**WORK ITEM**: Write out each line below precisely, passing over the pictures.

**DATASET SECTION**:
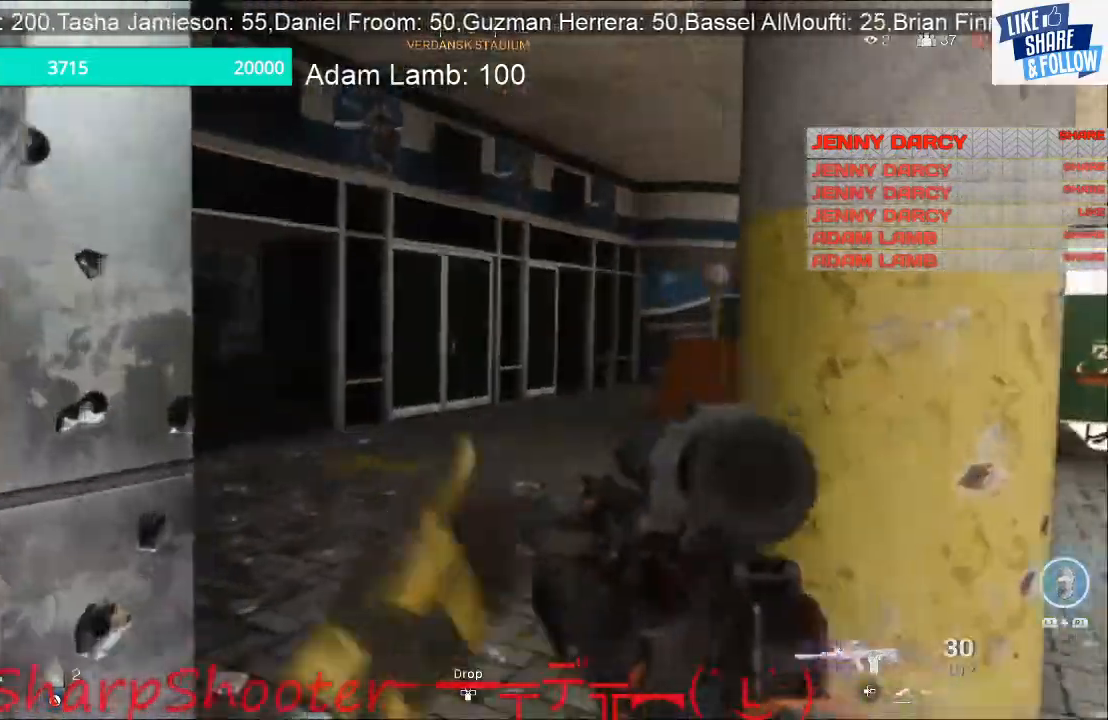
{"buttons": [], "left_stick": "center", "right_stick": "left", "events": [[67, "left_stick", "up-right"], [167, "left_stick", "right"], [267, "left_stick", "center"]]}
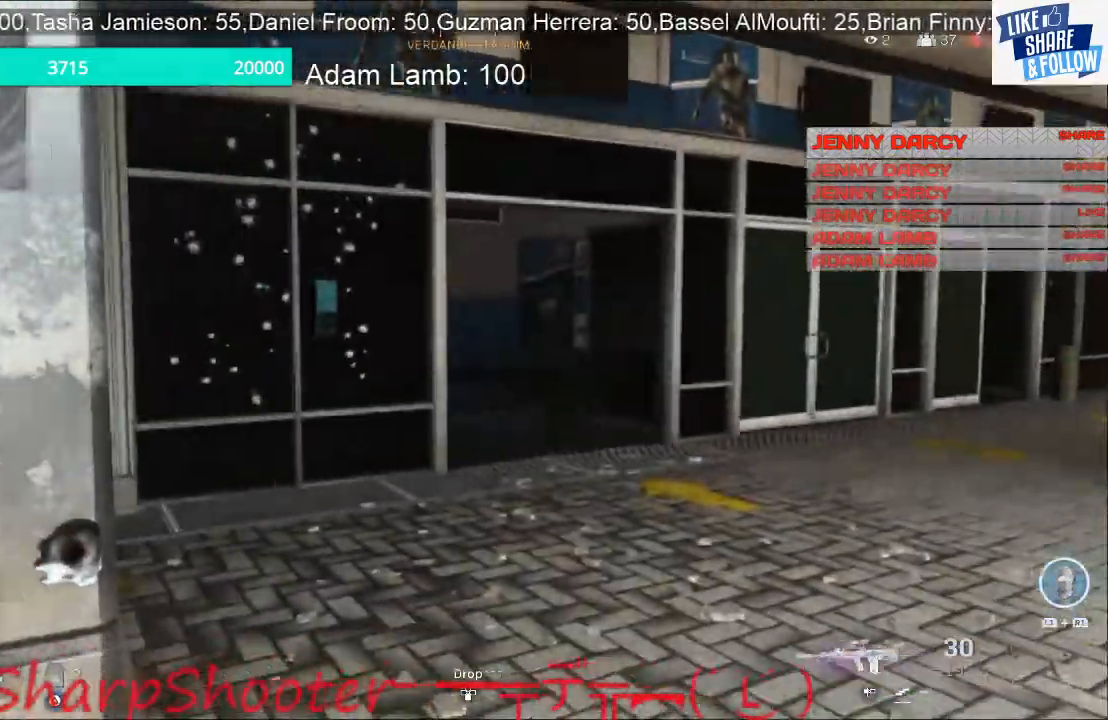
{"buttons": [], "left_stick": "up", "right_stick": "center", "events": [[100, "R3", "down"], [100, "right_stick", "center"], [133, "left_stick", "up-right"], [233, "R3", "up"], [433, "left_stick", "up"]]}
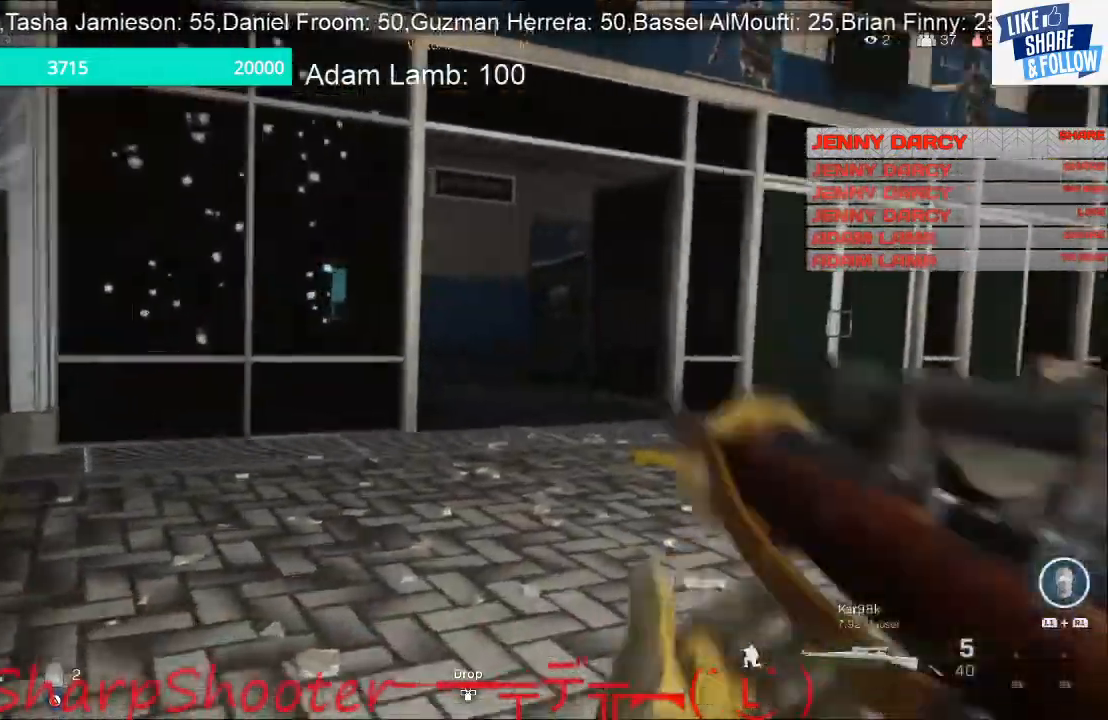
{"buttons": [], "left_stick": "up-left", "right_stick": "center", "events": [[33, "left_stick", "up-left"], [333, "right_stick", "right"], [467, "right_stick", "center"]]}
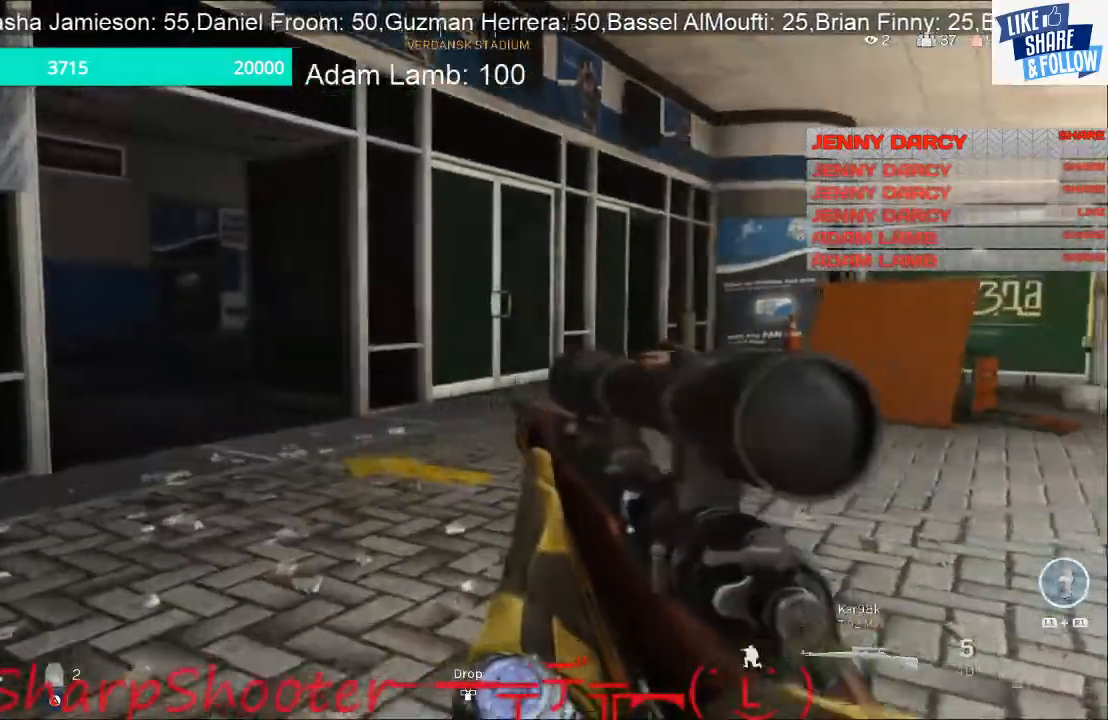
{"buttons": [], "left_stick": "up-left", "right_stick": "center", "events": [[333, "TRIANGLE", "down"], [433, "TRIANGLE", "up"]]}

**THE ANSWER**:
{"buttons": [], "left_stick": "center", "right_stick": "left", "events": [[67, "left_stick", "up-right"], [167, "left_stick", "right"], [267, "left_stick", "center"]]}
{"buttons": [], "left_stick": "up", "right_stick": "center", "events": [[100, "R3", "down"], [100, "right_stick", "center"], [133, "left_stick", "up-right"], [233, "R3", "up"], [433, "left_stick", "up"]]}
{"buttons": [], "left_stick": "up-left", "right_stick": "center", "events": [[33, "left_stick", "up-left"], [333, "right_stick", "right"], [467, "right_stick", "center"]]}
{"buttons": [], "left_stick": "up-left", "right_stick": "center", "events": [[333, "TRIANGLE", "down"], [433, "TRIANGLE", "up"]]}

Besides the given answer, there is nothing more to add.